I suspect we might not be going there for a while. In a perverse way I'll miss the almost derelict looking Milton End stand with the 1950s facilities. What I won't miss is the junior Neanderthal welcome committee waiting outside at the end forcing us to be held inside the ground for a few extra minutes. I think they'd be better employed trying to raise some money rather than trying behaving like something from football grounds of yesteryear.

The teams were;

Portsmouth: Jamie Ashdown, Tal Ben Haim, Greg Halford, Jason Pearce, Karim Rekik, Scott Allan (Marko Futacs 69), George Thorne (Luca Scapuzzi 81), David Norris, Joel Ward (Kelvin Etuhu), Luke Varney, Chris Maguire.
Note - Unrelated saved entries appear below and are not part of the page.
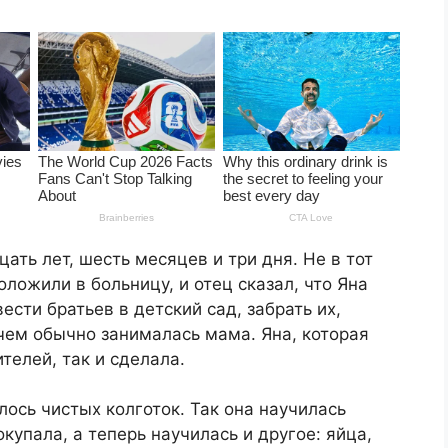
ать лет, шесть месяцев и три дня. Не в тот
оложили в больницу, и отец сказал, что Яна
ести братьев в детский сад, забрать их,
 чем обычно занималась мама. Яна, которая
телей, так и сделала.
лось чистых колготок. Так она научилась
окупала, а теперь научилась и другое: яйца,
Subs not used: Ricardo Rocha, Ashley Harris.
Yellow Cards: Chris Maguire, Marko Futacs, David Norris.

Burnley: Lee Grant, Kieran Trippier, Michael Duff, David Edgar, Ben Mee (Josh McQuoid 71), Dean Marney, Marvin Bartley, Ross Wallace, Chris McCann, Danny Ings (Junior  Stanislas 90+4), Martin Paterson (Charlie Austin 52). Subs not used: Brian Jensen, Cameron Howieson.
Yellow Cards: Lee Grant, Dean Marney, Charlie Austin.

Referee: Stuart Attwell (Nuneaton).

Attendance: 15,739.

Footnotes

Yesterday was just the tenth time Burnley have won an away league game by four or more goals in post war football with just one of those, the earliest of them, by five goals.

They are:

Colchester United,  4-0 in 1998/99
Wrexham, 6-2 in 1991/92
Cambridge United, 4-0 in 1985/86
Sunderland, 4-0 in 1965/66
Leicester City, 6-2 in 1961/62
Birmingham City, 6-2 in 1961/62
Chelsea, 6-2 in 1960/61
Preston North End, 4-0 in 1958/59
West Ham United, 5-0 in 1946/47

Charlie Austin became only the third Burnley player to score a hat trick in a game having come on as a substitute and the first to achieve that in an away game.

The first was Andy Payton in the League Cup tie against Hartlepool United in 2000/01 and the second, in 2006/07, was Gifton Noel-Williams against Barnsley.